Question:
Does not the moral law referred to by Mark (Leviticus 18:16; 20:21) apply today to all Christians just as it applied then to all the Jews?
Answer:
The texts referred to in your query are as follows:
“Thou shalt not uncover the nakedness of thy brother’s wife: it is thy brother’s nakedness.” (Leviticus 18:16)
“And if a man shall take his brother’s wife, it is an unclean thing: he hath uncovered his brother’s nakedness; they shall be childless.” (Leviticus 20:21)

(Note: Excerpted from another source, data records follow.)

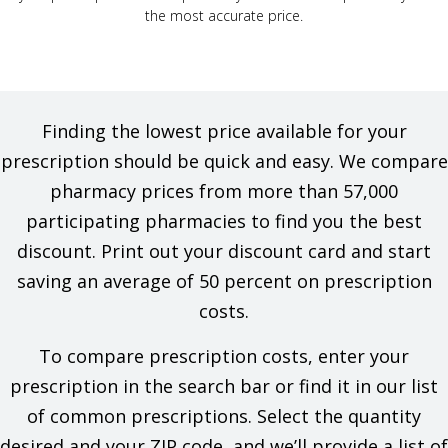
the most accurate price.
Finding the lowest price available for your
prescription should be quick and easy. We compare
pharmacy prices from more than 57,000
participating pharmacies to find you the best
discount. Print out your discount card and start
saving an average of 50 percent on prescription
costs.
To compare prescription costs, enter your
prescription in the search bar or find it in our list
of common prescriptions. Select the quantity
desired and your ZIP code, and we’ll provide a list of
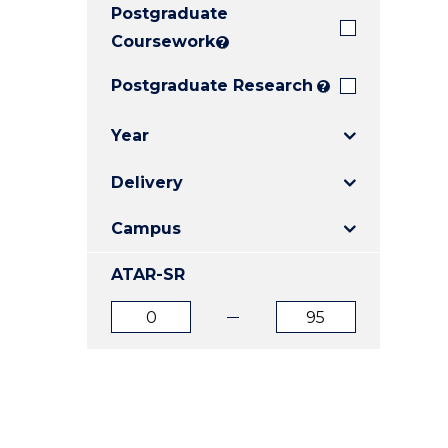
Postgraduate
E
E
E
"
"
"
Coursework
?
Postgraduate Research
?
Year
Delivery
Campus
ATAR-SR
ATAR
ATAR
from
to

We do not know where Mark refers to the above passages in Leviticus. Mark, Matthew, and Luke refer to Deuteronomy 25:5 but not to these passages in Leviticus. The prohibitions in Leviticus are against the gross and unlawful indulgence of lust or illegal marriages while the husband is yet living. If it were forbidden to marry a deceased brother’s wife, why was such an injunction given as in Deuteronomy 25:5? While the illustration Paul uses in Romans 7:2, 3 is designed to teach a spiritual lesson, it must also have been a recognized fact in the marriage laws of the Jews. That being the case, a brother’s widow is free from her deceased husband, so she is free to “be married to another man.” Compare the terms used in Leviticus 18:16 with verse 7 of the same chapter. The other text, Leviticus 20:21, clearly refers to adultery, the brother, the woman’s husband, being yet alive. (See 1 Corinthians 7:39). We do not believe marriage to a deceased brother’s wife is contrary to Scripture. The indulgence of unlawful lusts, forbidden in the texts our querist refers to, is always wrong. Some have had an idea that John the Baptist reproved Herod for marrying his deceased brother’s wife, but Herod took his brother’s wife while his brother was yet living quite a different thing. Deuteronomy 25:5, before referred to, made it a duty to take a deceased brother’s wife, providing he died childless. If his brother did not die childless, it would naturally be the privilege of the widow and her former husband’s brother to marry if they felt so disposed.